- AIM OF THE TASK
Your answer should consist of the lines in the listing that hold "Weekend".

- LISTED ENTRIES
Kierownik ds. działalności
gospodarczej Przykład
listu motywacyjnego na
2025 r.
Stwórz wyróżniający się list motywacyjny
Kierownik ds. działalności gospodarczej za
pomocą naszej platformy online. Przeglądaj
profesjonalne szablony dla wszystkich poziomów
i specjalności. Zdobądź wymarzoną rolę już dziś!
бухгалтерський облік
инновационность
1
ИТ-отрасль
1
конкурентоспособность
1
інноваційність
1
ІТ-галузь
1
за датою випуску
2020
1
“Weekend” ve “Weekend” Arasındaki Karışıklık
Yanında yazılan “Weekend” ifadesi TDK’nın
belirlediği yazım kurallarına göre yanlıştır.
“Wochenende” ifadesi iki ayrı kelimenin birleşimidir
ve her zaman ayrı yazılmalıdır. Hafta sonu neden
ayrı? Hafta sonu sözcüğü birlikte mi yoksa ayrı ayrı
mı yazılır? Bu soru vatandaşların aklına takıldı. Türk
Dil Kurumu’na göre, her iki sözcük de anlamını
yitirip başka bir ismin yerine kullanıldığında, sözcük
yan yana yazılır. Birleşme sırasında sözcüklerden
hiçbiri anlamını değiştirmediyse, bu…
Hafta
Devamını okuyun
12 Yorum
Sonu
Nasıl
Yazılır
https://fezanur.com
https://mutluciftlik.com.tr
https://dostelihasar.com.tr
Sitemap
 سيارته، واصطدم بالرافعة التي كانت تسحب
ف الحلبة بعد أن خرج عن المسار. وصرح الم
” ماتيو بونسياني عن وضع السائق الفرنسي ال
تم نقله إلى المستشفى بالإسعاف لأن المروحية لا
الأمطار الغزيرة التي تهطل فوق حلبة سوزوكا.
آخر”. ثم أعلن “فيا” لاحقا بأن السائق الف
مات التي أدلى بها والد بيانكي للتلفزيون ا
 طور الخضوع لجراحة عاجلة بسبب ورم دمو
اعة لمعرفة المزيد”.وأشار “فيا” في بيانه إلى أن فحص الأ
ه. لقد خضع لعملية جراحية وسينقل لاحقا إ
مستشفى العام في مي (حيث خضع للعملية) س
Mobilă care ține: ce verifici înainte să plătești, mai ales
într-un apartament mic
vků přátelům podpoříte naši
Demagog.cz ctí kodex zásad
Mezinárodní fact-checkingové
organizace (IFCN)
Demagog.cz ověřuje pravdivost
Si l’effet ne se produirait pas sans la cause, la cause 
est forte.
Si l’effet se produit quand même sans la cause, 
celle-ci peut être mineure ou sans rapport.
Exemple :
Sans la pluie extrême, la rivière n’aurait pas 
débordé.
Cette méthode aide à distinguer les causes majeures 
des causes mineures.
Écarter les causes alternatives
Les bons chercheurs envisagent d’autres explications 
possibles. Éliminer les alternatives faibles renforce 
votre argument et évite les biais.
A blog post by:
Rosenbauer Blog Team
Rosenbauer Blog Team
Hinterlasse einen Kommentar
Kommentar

- SOLUTION TO THE EXERCISE
“Weekend” ve “Weekend” Arasındaki Karışıklık
Yanında yazılan “Weekend” ifadesi TDK’nın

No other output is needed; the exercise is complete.